§ RECORDS FOR THIS TASK:

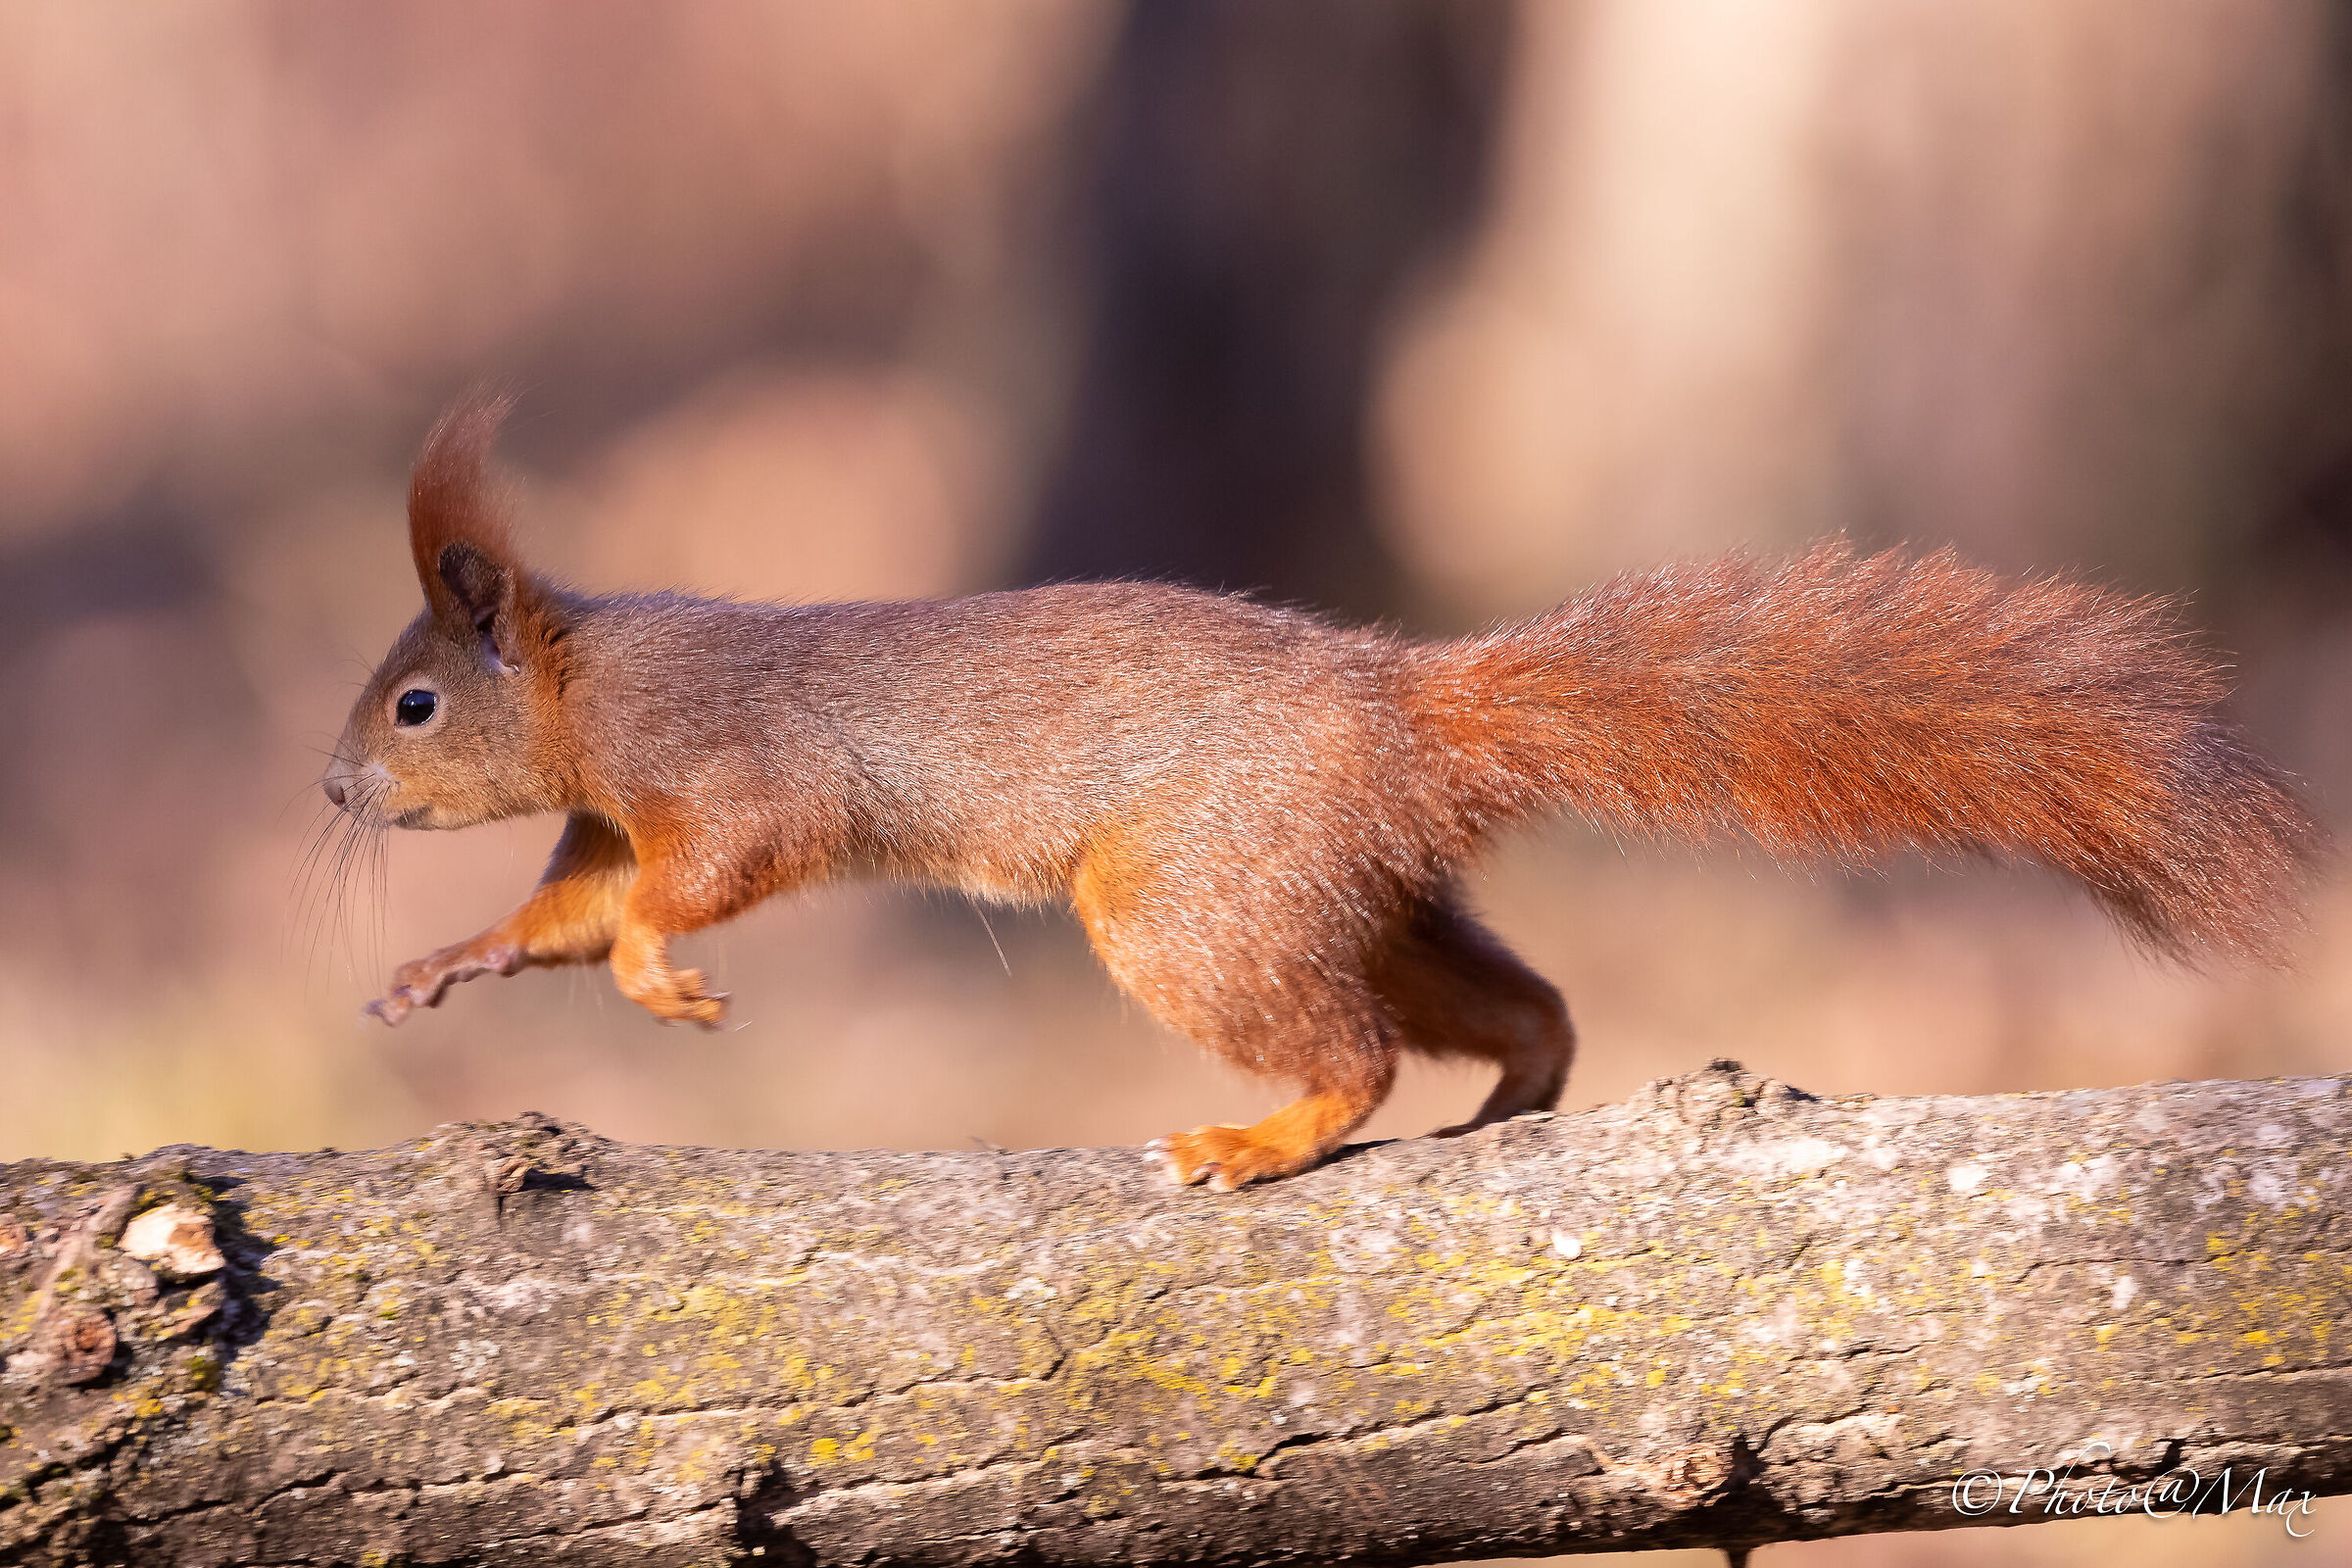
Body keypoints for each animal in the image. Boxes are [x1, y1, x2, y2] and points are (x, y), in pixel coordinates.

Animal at [324, 396, 2324, 1189]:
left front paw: (664, 978)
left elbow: (703, 875)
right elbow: (567, 904)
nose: (332, 786)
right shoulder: (605, 821)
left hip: (1191, 896)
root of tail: (1404, 711)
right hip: (1350, 888)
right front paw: (445, 967)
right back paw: (1509, 1096)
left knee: (1350, 1052)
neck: (587, 683)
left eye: (414, 701)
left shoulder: (718, 770)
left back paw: (1267, 1139)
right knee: (1511, 999)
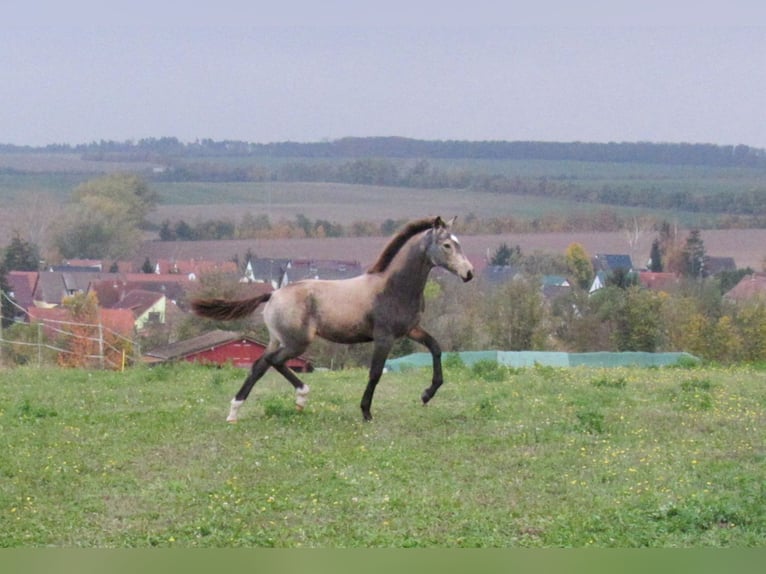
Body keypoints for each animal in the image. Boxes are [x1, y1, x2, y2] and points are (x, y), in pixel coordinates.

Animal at [191, 216, 474, 424]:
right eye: (447, 245)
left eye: (458, 243)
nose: (469, 273)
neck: (393, 288)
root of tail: (273, 293)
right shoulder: (384, 337)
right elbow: (375, 373)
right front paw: (366, 412)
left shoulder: (411, 330)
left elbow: (436, 348)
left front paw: (427, 395)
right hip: (296, 343)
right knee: (274, 362)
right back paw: (299, 397)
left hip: (278, 340)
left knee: (260, 365)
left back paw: (236, 411)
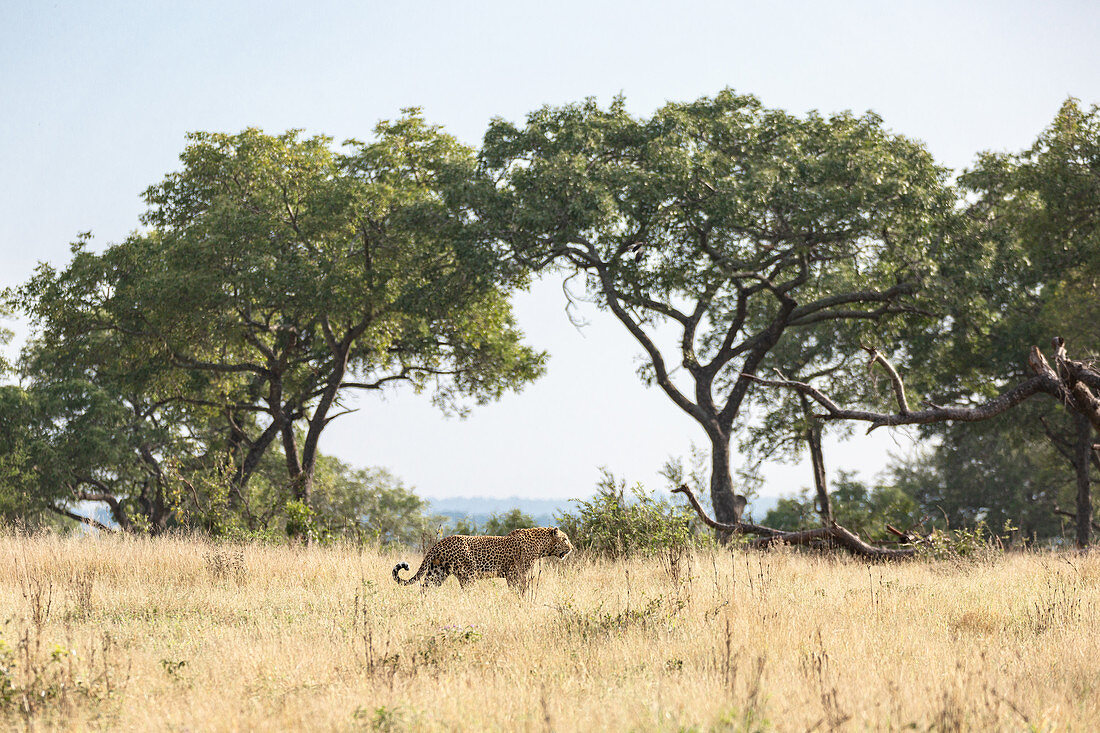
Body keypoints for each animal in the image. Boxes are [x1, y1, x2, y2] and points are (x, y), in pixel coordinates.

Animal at [391, 526, 572, 589]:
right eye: (565, 539)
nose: (571, 548)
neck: (541, 546)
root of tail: (440, 542)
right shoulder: (515, 573)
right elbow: (519, 589)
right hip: (467, 574)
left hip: (437, 571)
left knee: (425, 588)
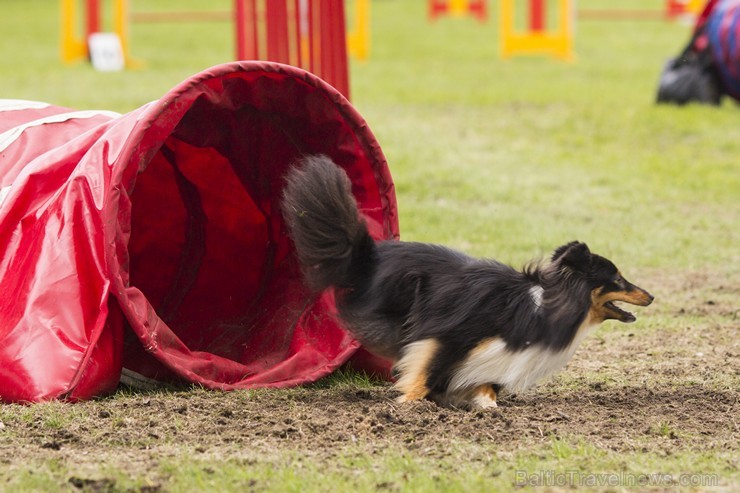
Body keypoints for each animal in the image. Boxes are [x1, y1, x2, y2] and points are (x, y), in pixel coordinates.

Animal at [282, 156, 652, 410]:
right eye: (617, 278)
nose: (651, 296)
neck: (544, 307)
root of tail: (368, 254)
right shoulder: (450, 336)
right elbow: (425, 373)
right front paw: (407, 405)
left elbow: (485, 386)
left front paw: (487, 407)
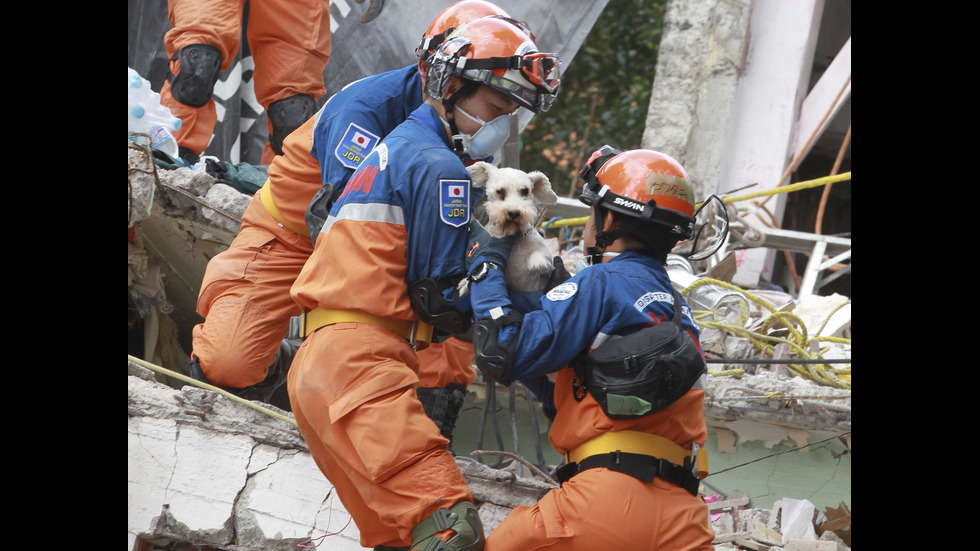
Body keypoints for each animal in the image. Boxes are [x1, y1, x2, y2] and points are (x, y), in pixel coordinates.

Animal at [464, 161, 556, 294]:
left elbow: (541, 256)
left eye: (525, 190)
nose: (514, 213)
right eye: (500, 191)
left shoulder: (546, 254)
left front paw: (537, 263)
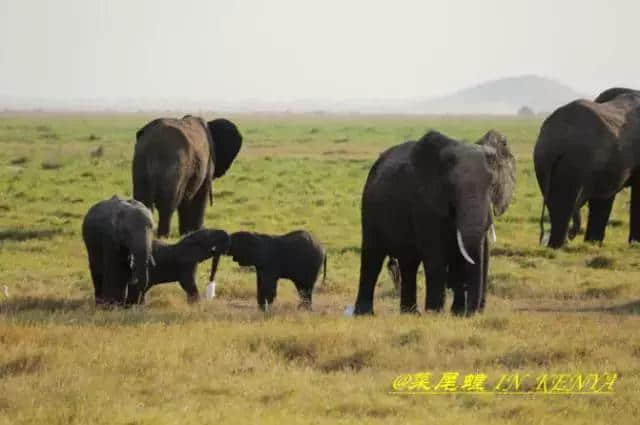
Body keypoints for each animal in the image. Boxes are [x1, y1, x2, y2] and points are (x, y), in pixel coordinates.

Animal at [352, 129, 516, 314]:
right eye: (451, 186)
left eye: (493, 185)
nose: (473, 313)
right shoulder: (424, 204)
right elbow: (435, 254)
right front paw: (435, 312)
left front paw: (456, 313)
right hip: (369, 207)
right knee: (372, 257)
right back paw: (365, 314)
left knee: (409, 263)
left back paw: (411, 313)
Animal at [532, 89, 640, 248]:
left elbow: (601, 199)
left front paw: (592, 244)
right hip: (574, 161)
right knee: (564, 205)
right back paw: (559, 245)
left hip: (543, 162)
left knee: (556, 203)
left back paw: (558, 244)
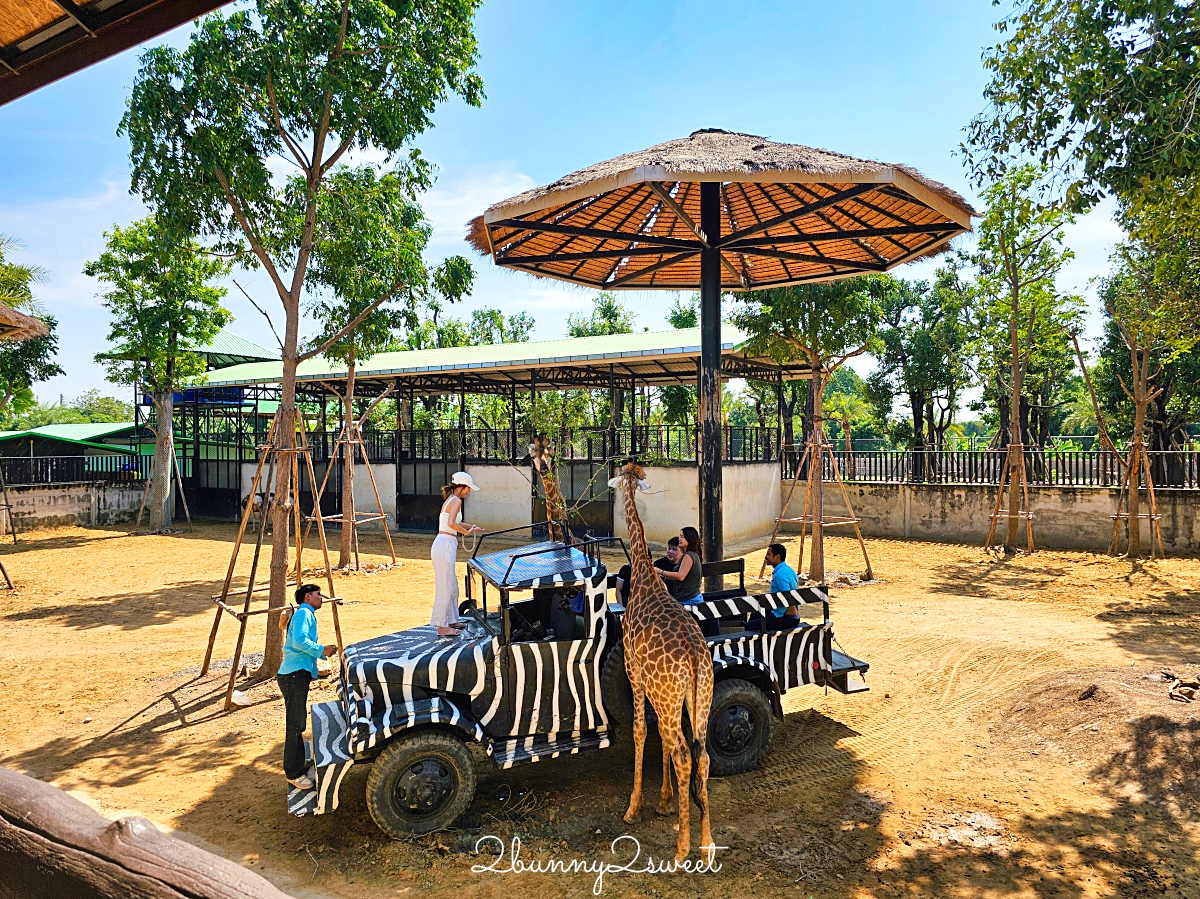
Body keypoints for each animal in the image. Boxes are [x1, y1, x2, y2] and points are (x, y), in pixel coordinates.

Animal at [609, 463, 710, 864]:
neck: (645, 576)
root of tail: (696, 655)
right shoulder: (664, 692)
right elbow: (662, 739)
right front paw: (665, 801)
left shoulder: (634, 671)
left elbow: (640, 730)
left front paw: (633, 808)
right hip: (699, 695)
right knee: (701, 754)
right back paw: (706, 844)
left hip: (668, 692)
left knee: (684, 753)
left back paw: (683, 848)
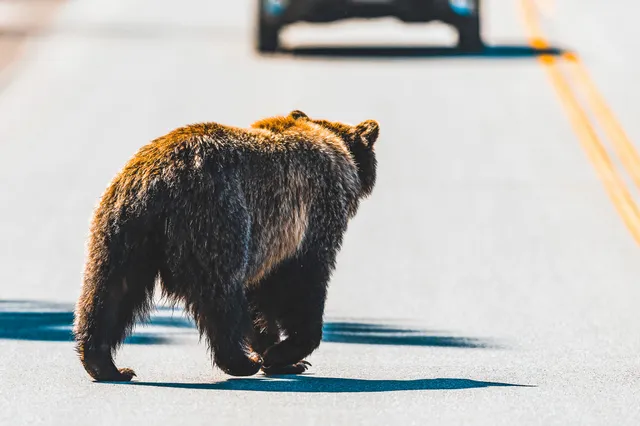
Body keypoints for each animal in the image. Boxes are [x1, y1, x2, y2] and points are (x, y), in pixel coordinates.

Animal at [72, 110, 380, 382]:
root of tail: (158, 183)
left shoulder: (268, 240)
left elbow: (260, 297)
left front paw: (278, 355)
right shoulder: (310, 219)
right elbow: (303, 282)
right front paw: (283, 353)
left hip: (121, 230)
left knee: (108, 292)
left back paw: (105, 365)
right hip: (217, 215)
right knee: (221, 294)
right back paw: (241, 361)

§ WHAT YOU SHOULD DO: Write out every line in the data that holds the string "root".

§ WRITTEN ANSWER:
root of tail: (1404, 711)
root of tail: (273, 293)
root of tail: (440, 542)
root of tail: (368, 254)
root of tail: (696, 655)
root of tail: (158, 183)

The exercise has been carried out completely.